What to do:
1. Name every organization mentioned in the article about the Taliban spokesperson's interview.
2. In the article about the Taliban spokesperson's interview, how long did Bin Laden say the Islamic world had been tasting humiliation and degradation?

--- Passage for review Enclosed Below ---

Taliban Spokesperson Zabihullah Mujahid on Thursday rejected claims that Osama Bin Laden, the founder of al-Qaeda, was behind the 9/11 attacks, saying there was no proof of his involvement.

“Even after 20 years, we have no evidence that Bin Laden was involved in the war. There was no justification of this war. It was an excuse for war,” Mujahid said in an interview to American news channel NBC News.

“Now we have promised that Afghan soil would not be used against anyone,” he said.

Following the 9/11 attacks which killed thousands of people, Bin Laden issued a statement about the event saying: "What America is tasting now, is something insignificant compared to what we have tasted for scores of years. Our nation (the Islamic world) has been tasting this humiliation and this degradation for more than 80 years. Its sons are killed, its blood is shed, its sanctuaries are attacked, and no one hears and no one heeds."

Many have understood this to be Bin Laden's claim for the attacks.

According to an article on the US Department of State website titled The Global War on Terrorism: The First 100 Days, “the world has responded with an unprecedented coalition against international terrorism” following the 9/11 attack.

Then US President George W Bush built a worldwide coalition that “began to destroy al-Qaeda’s grip on Afghanistan by driving the Taliban from power and destroy "al-Qaeda terrorist training camps."

Ahead of the 20th anniversary of the 9/11 attacks former US president Donald Trump has stirred some controversy by saying that Bin Laden "wasn't that bad."

In an interview to a radio host, Trump said: "The founder of ISIS is bigger by many, many times—al-Baghdadi—than Osama bin Laden. Osama bin Laden had one hit, and it was a bad one, in New York City, the World Trade Center. But these other two guys were monsters."

The monsters he was referring to were founder of ISIS Abu Bakr Baghdadi and Iranian military leader Qasim Soleimani.

Taliban vow to protect human rights

In reply to a question regarding safety of the Afghans post US troops withdrawal who have worked with foreign forces, Mujahid said, “We don’t want our country men to go to America. Whatever they have done in the past we have given them amnesty.”

“We need young educated professional for our nation. But if they want to leave that is their choice,” he added.

In a message to Afghan women who are terrified of the Taliban rule, the group’s spokesperson assured them that they should not be frightened of the Taliban rather Afghan "women should be proud of them as the group has fought for the country."

--- End of Enclosed Passage for review ---
--- Dataset extract Enclosed Below ---

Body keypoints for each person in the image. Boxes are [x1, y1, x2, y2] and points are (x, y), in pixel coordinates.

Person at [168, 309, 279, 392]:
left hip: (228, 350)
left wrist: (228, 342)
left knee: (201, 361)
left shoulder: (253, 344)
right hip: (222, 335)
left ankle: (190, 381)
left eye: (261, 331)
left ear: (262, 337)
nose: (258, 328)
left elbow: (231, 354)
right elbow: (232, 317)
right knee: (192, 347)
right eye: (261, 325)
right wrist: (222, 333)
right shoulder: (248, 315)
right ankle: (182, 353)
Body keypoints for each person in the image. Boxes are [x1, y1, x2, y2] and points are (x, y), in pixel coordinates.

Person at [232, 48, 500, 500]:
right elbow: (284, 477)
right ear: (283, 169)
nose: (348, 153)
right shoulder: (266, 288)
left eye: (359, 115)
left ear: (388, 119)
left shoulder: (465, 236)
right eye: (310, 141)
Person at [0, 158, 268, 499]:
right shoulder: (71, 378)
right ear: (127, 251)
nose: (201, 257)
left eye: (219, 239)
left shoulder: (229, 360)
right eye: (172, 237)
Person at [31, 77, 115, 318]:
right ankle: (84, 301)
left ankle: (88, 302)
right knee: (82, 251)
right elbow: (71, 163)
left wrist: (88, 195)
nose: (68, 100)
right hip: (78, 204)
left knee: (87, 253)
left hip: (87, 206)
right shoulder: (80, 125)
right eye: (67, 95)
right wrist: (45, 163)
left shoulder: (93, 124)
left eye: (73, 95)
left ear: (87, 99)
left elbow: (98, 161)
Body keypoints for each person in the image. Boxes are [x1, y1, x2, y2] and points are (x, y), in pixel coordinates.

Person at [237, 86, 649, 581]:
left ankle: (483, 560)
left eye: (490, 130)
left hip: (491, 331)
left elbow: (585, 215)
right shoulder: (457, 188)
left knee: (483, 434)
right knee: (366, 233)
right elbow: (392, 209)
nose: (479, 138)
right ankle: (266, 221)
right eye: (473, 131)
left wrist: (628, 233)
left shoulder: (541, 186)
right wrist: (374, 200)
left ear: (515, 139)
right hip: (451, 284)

--- End of Enclosed Dataset extract ---

Per-task outputs:
1. Taliban, al-Qaeda, NBC News, US Department of State, ISIS

2. More than 80 years.